# [What is expected]
If an entry holds a picture, skip the picture but copy everything else exactly.

# [Supplied material]
Content starts
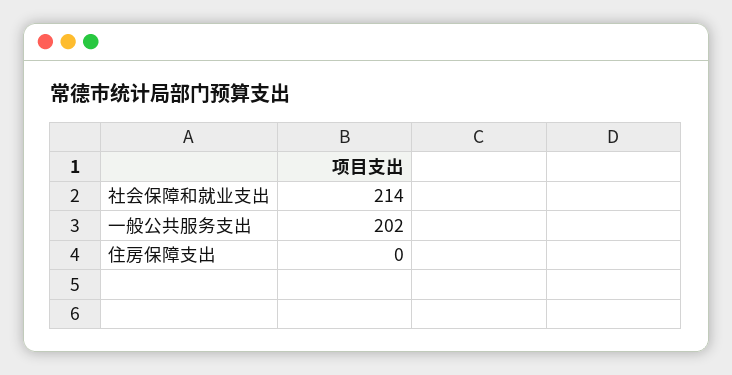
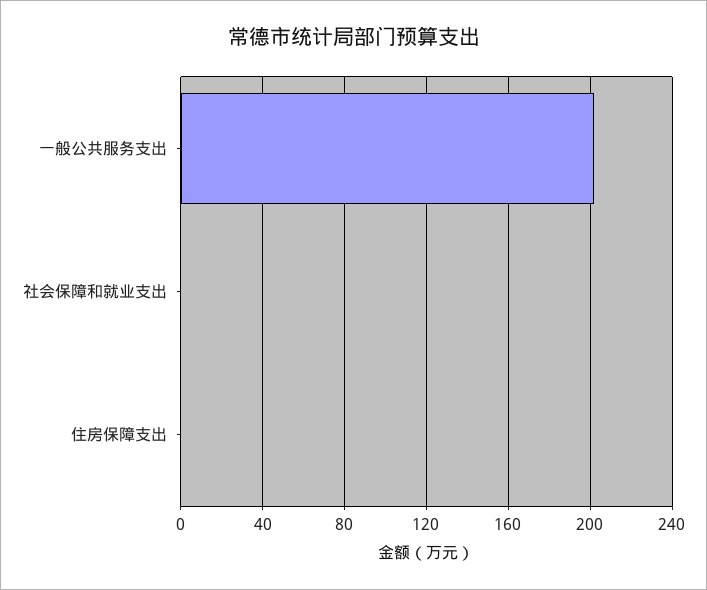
  {
-   "社会保障和就业支出": 214,
+   "社会保障和就业支出": 0,
    "一般公共服务支出": 202,
    "住房保障支出": 0
  }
Content ends
# [Solved problem]
  {
-   "社会保障和就业支出": 214,
+   "社会保障和就业支出": 0,
    "一般公共服务支出": 202,
    "住房保障支出": 0
  }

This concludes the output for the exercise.